Honduras suma 149 sismos en 2025 y Olancho se convierte en el epicentro de preocupación
Honduras ha contabilizado 149 eventos sísmicos en lo que va de 2025, de acuerdo con el monitoreo de Copeco. De este total, 59 sismos se ubican en el rango de magnitud 2.5 a 3.0, lo que indica un comportamiento sísmico activo, aunque mayormente de baja intensidad.
La mayoría de los temblores fueron catalogados como movimientos de intensidad débil a leve, con magnitudes entre 1.0 y 3.9, perceptibles solo por algunas personas, especialmente en pisos altos o en estructuras ligeras.
Profundidad y comparación con años anteriores
En cuanto a la profundidad, 137 sismos ocurrieron entre 0 y 10 kilómetros, lo que puede incrementar la percepción del movimiento debido a su cercanía a la superficie. Otros seis temblores se registraron entre los 10 y 20 km, y cinco entre los 50 y 400 km.
Comparado con el mismo periodo de 2024, cuando se reportaron 179 eventos sísmicos, incluidos 66 con magnitudes entre 2.5 y 3.0, el país experimenta este año una ligera reducción en la actividad.
Lea también: Amplios cortes de energía afectarán varias zonas de Honduras este martes 11 de noviembre
Enjambres sísmicos en Olancho: zona de vigilancia
Un punto de atención clave son los enjambres sísmicos que se registran principalmente en Olancho, específicamente en Gualaco, donde la presencia de fallas activas ha provocado daños estructurales en varias viviendas.
Los enjambres sísmicos se caracterizan por múltiples temblores en una misma región y periodo, sin un evento principal que los preceda. Este tipo de actividad puede extenderse por días, semanas o incluso meses, lo que demanda vigilancia continua.

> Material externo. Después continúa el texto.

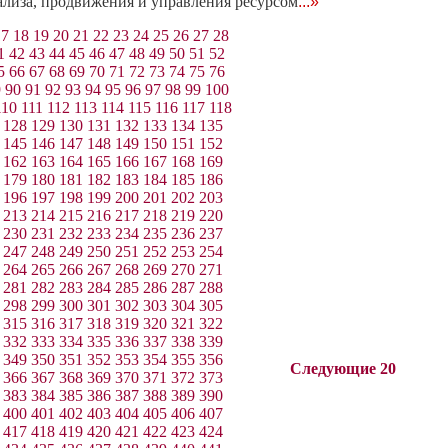
нализа, продвижения и управления ресурсом
...»
17
18
19
20
21
22
23
24
25
26
27
28
1
42
43
44
45
46
47
48
49
50
51
52
5
66
67
68
69
70
71
72
73
74
75
76
9
90
91
92
93
94
95
96
97
98
99
100
110
111
112
113
114
115
116
117
118
128
129
130
131
132
133
134
135
145
146
147
148
149
150
151
152
162
163
164
165
166
167
168
169
179
180
181
182
183
184
185
186
196
197
198
199
200
201
202
203
213
214
215
216
217
218
219
220
230
231
232
233
234
235
236
237
247
248
249
250
251
252
253
254
264
265
266
267
268
269
270
271
281
282
283
284
285
286
287
288
298
299
300
301
302
303
304
305
315
316
317
318
319
320
321
322
332
333
334
335
336
337
338
339
349
350
351
352
353
354
355
356
Следующие 20
366
367
368
369
370
371
372
373
383
384
385
386
387
388
389
390
400
401
402
403
404
405
406
407
417
418
419
420
421
422
423
424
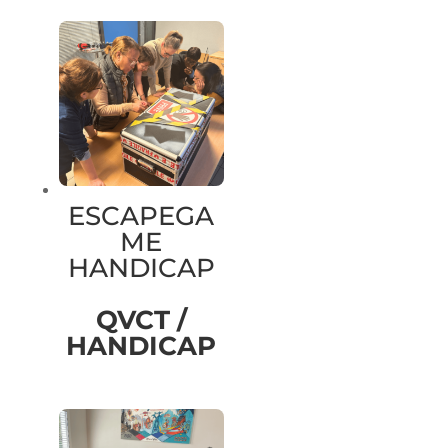
ESCAPEGA
ME
HANDICAP
QVCT /
HANDICAP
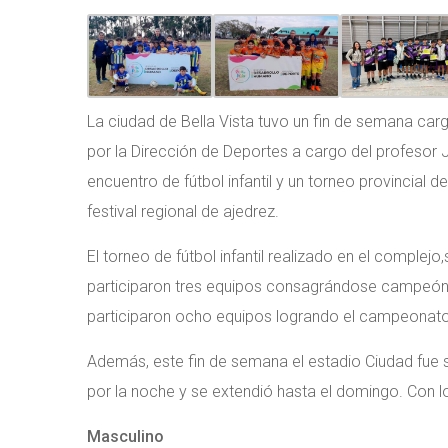
La ciudad de Bella Vista tuvo un fin de semana c
por la Dirección de Deportes a cargo del profesor J
encuentro de fútbol infantil y un torneo provincial 
festival regional de ajedrez.
El torneo de fútbol infantil realizado en el comple
participaron tres equipos consagrándose campeón 
participaron ocho equipos logrando el campeonato 
Además, este fin de semana el estadio Ciudad fue s
por la noche y se extendió hasta el domingo. Con lo
Masculino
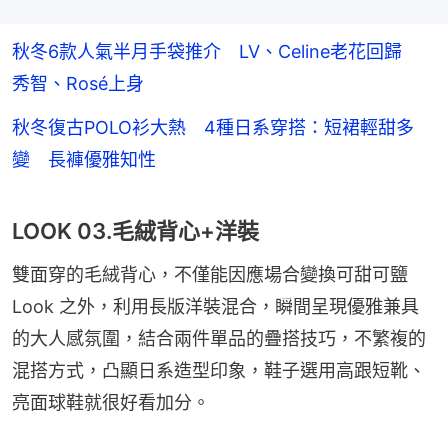
秋冬6款人氣半月手袋推介 LV、Celine老花回歸
秀智、Rosé上身
秋冬復古POLO衫大熱 4種日系穿搭：短裙輕甜多
變 長褲優雅知性
LOOK 03.毛絨背心+洋裝
雙面穿的毛絨背心，不僅能因應場合變換可甜可鹽 
Look 之外，利用長版洋裝混合，瞬間呈現優雅兼具
的大人感氛圍，結合兩件單品的疊搭技巧，不繁複的
混搭方式，凸顯日系造型印象，鞋子選用高跟短靴、
亮面球鞋就很好看加分。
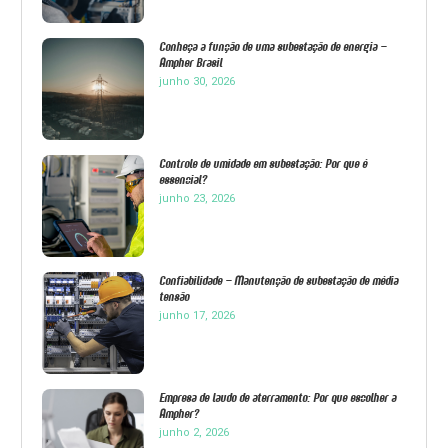
Conheça a função de uma subestação de energia –
Ampher Brasil
junho 30, 2026
Controle de umidade em subestação: Por que é
essencial?
junho 23, 2026
Confiabilidade – Manutenção de subestação de média
tensão
junho 17, 2026
Empresa de laudo de aterramento: Por que escolher a
Ampher?
junho 2, 2026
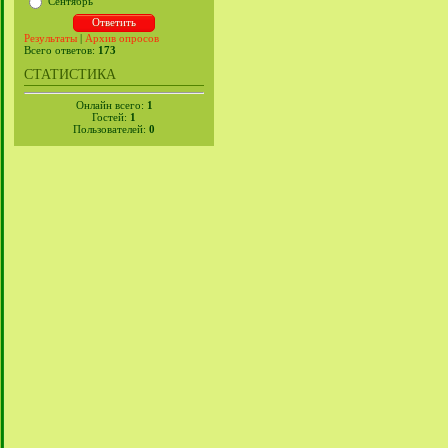
Сентябрь
Результаты
|
Архив опросов
Всего ответов:
173
СТАТИСТИКА
Онлайн всего:
1
Гостей:
1
Пользователей:
0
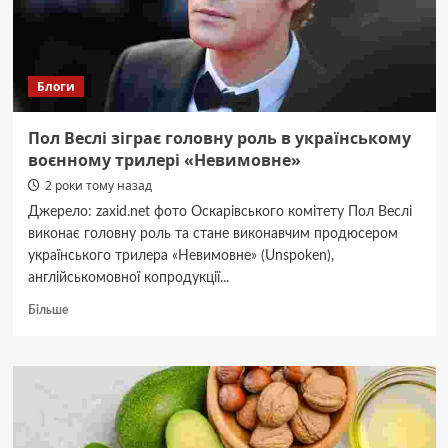
Блоги
Пол Веслі зіграє головну роль в українському
воєнному трилері «Невимовне»
2 роки тому назад
Джерело: zaxid.net фото Оскарівського комітету Пол Веслі
виконає головну роль та стане виконавчим продюсером
українського трилера «Невимовне» (Unspoken),
англійськомовної копродукції...
Докладніше
Більше
про
Пол
Веслі
зіграє
головну
роль
в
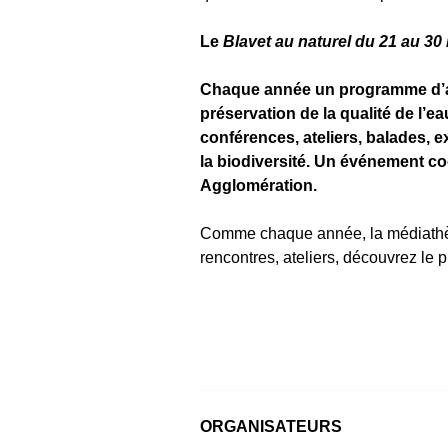
Le
Blavet au naturel du 21 au 30
Chaque année un programme d’ani
préservation de la qualité de l’ea
conférences, ateliers, balades, e
la biodiversité. Un événement co
Agglomération.
Comme chaque année, la médiathè
rencontres, ateliers, découvrez le
ORGANISATEURS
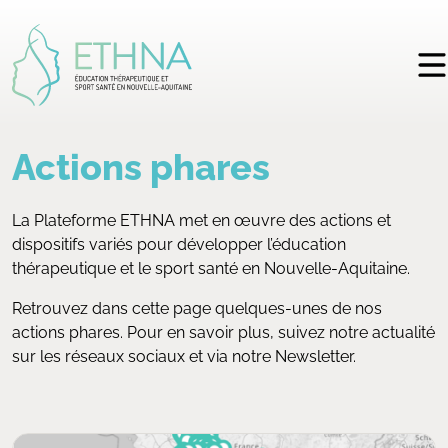
Actions phares
La Plateforme ETHNA met en œuvre des actions et
dispositifs variés pour développer l’éducation
thérapeutique et le sport santé en Nouvelle-Aquitaine.
Retrouvez dans cette page quelques-unes de nos
actions phares. Pour en savoir plus, suivez notre actualité
sur les réseaux sociaux et via notre Newsletter.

Actividad sísmica regional y llamados a la prevención
A nivel regional, Honduras presenta una actividad sísmica menor comparada con países vecinos como Costa Rica, donde la ubicación geológica genera eventos de mayor magnitud.
A pesar de esto, los expertos reiteran que no es posible predecir cuándo ni dónde ocurrirá un próximo sismo, por lo que la población debe mantener medidas de prevención y preparación constante. La acumulación de energía en el subsuelo es un proceso natural, pero puede generar movimientos inesperados.